Die große Krankenhausreform hat mit dem KHAG endlich ihren Abschluss gefunden. Auch wenn nicht alle damit zufrieden sind, besteht doch zumindest Klarheit darüber, wie es ab jetzt weitergeht. Krankenhäuser können nun ihren Blick nach vorne richten und hoffentlich die in den vergangenen Jahren schlechte wirtschaftliche Lage hinter sich lassen. So motivierte sich der Titel, wenngleich schon mit dem GKV-Beitragssatzstabilisierungsgesetz im kommenden Jahr die nächste große Herausforderung ansteht.

Welche Auswirkungen wird das GKV-Sparpaket auf die Krankenhäuser haben?
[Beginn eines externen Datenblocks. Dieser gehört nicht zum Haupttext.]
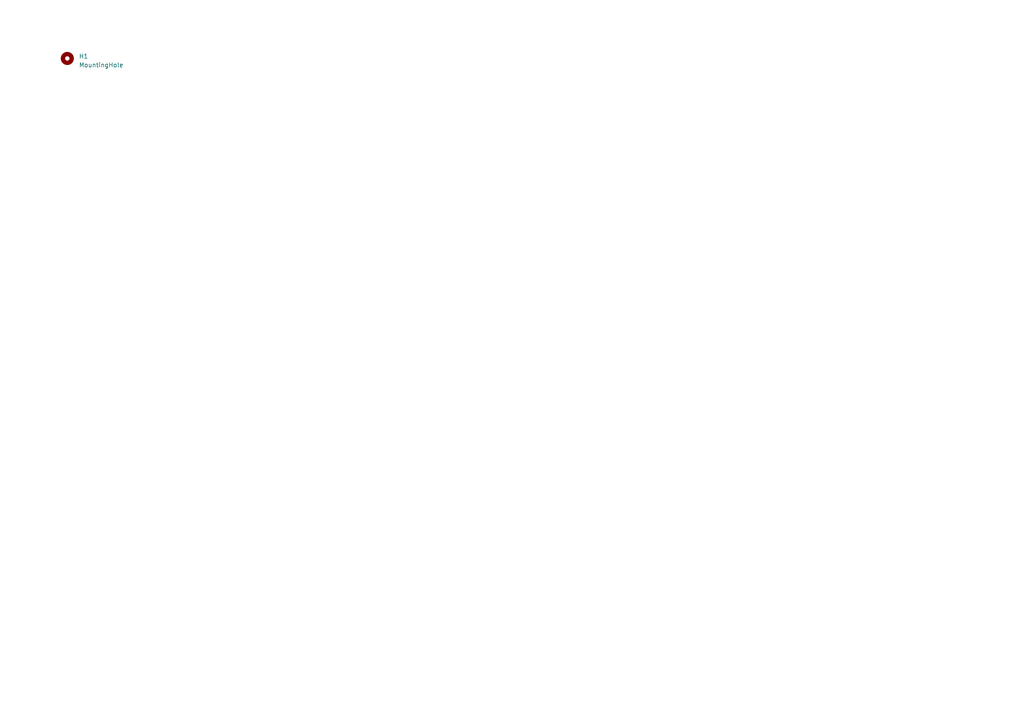
<source format=kicad_sch>
(kicad_sch (version 20230121) (generator eeschema)

  (uuid 66a1ef39-05fe-475a-98fa-71a66610d219)

  (paper "A4")

  


  (symbol (lib_id "Mechanical:MountingHole") (at 19.5224 16.9545 0) (unit 1)
    (in_bom yes) (on_board yes) (dnp no) (fields_autoplaced)
    (uuid f711ae0c-8b68-415a-bbe2-fe35e21bb9e1)
    (property "Reference" "H1" (at 22.86 16.3195 0)
      (effects (font (size 1.27 1.27)) (justify left))
    )
    (property "Value" "MountingHole" (at 22.86 18.8595 0)
      (effects (font (size 1.27 1.27)) (justify left))
    )
    (property "Footprint" "Screen Castellated:Screen Castellated" (at 19.5224 16.9545 0)
      (effects (font (size 1.27 1.27)) hide)
    )
    (property "Datasheet" "~" (at 19.5224 16.9545 0)
      (effects (font (size 1.27 1.27)) hide)
    )
    (instances
      (project "Screen Castellated Board"
        (path "/66a1ef39-05fe-475a-98fa-71a66610d219"
          (reference "H1") (unit 1)
        )
      )
    )
  )

  (sheet_instances
    (path "/" (page "1"))
  )
)

</source>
In seiner Fassung vom 29. April 2026 werden die Auswirkungen auf Krankenhäuser im Jahr 2027 heftig sein. Insgesamt müssen sie mit Erlöseinbußen von bis zu vier Milliarden Euro rechnen, die bis zum Ende des Jahrzehnts auf sieben Milliarden anwachsen können. In einer Sonderanalyse mit den Daten des Krankenhaus Rating Report aus dem vergangenen Jahr kommen wir zum Ergebnis, dass im Jahr 2027 das Erlöswachstum der Krankenhäuser um rund 4 Prozentpunkte hinter dem Kostenwachstum liegen wird.

Wo sehen Sie Herausforderungen, aber auch Chancen für die Kliniken?

Eine Klinik muss diese Erlöseinbußen durch eine entsprechende Senkung ihrer Betriebskosten auffangen oder sie wird auf mittlere Frist den Betrieb einstellen müssen, wenn sie keinen potenten Träger für einen Defizitausgleich hat. Potente kommunale Träger gibt es auch immer weniger. Das Finanzierungssaldo der Gemeinden und Gemeindeverbände in Deutschland belief sich im Jahr 2025 auf rekordverdächtige -32 Milliarden Euro. Eigentlich bräuchten die kommunalen Träger umgekehrt sogar eine Dividendenausschüttung ihrer Krankenhäuser.

Da die Krankenhäuser inzwischen 20 Prozent mehr Personal pro Fall beschäftigen als im Jahr 2019, besteht allerdings grundsätzlich die Möglichkeit, Personalkosten zu senken. Nach unseren Berechnungen würde ein Absenken auf nur noch 12 Prozent mehr Personal pro Fall als 2019 die Erlöseinbußen durch das GKV-BStabG auffangen. Allerdings brauchen die Krankenhäuser dafür Gestaltungsfreiheit, die ihnen in den vergangenen Jahren immer mehr entzogen wurde. Eine Vielzahl an regulatorischen Vorgaben – vom Gesetzgeber, der Selbstverwaltung und Tarifverträgen – erlauben es oft nicht, das Personal effizient einsetzen zu können. Dies zu ändern, darin liegt die Chance für die Kliniken und für die Gesellschaft als Ganzes. Denn wenn unsere Volkswirtschaft schrumpft oder bestenfalls stagniert, müssen wir uns auf Zeiten besinnen, in denen wir bei geringerer Wirtschaftskraft mit weniger Standards auch zufriedenstellende Leistung erbracht hatten. Wie schon Bill Clinton sagte: „It’s the economy, stupid!“ Es wird aber noch etwas Zeit brauchen, sich dies einzugestehen.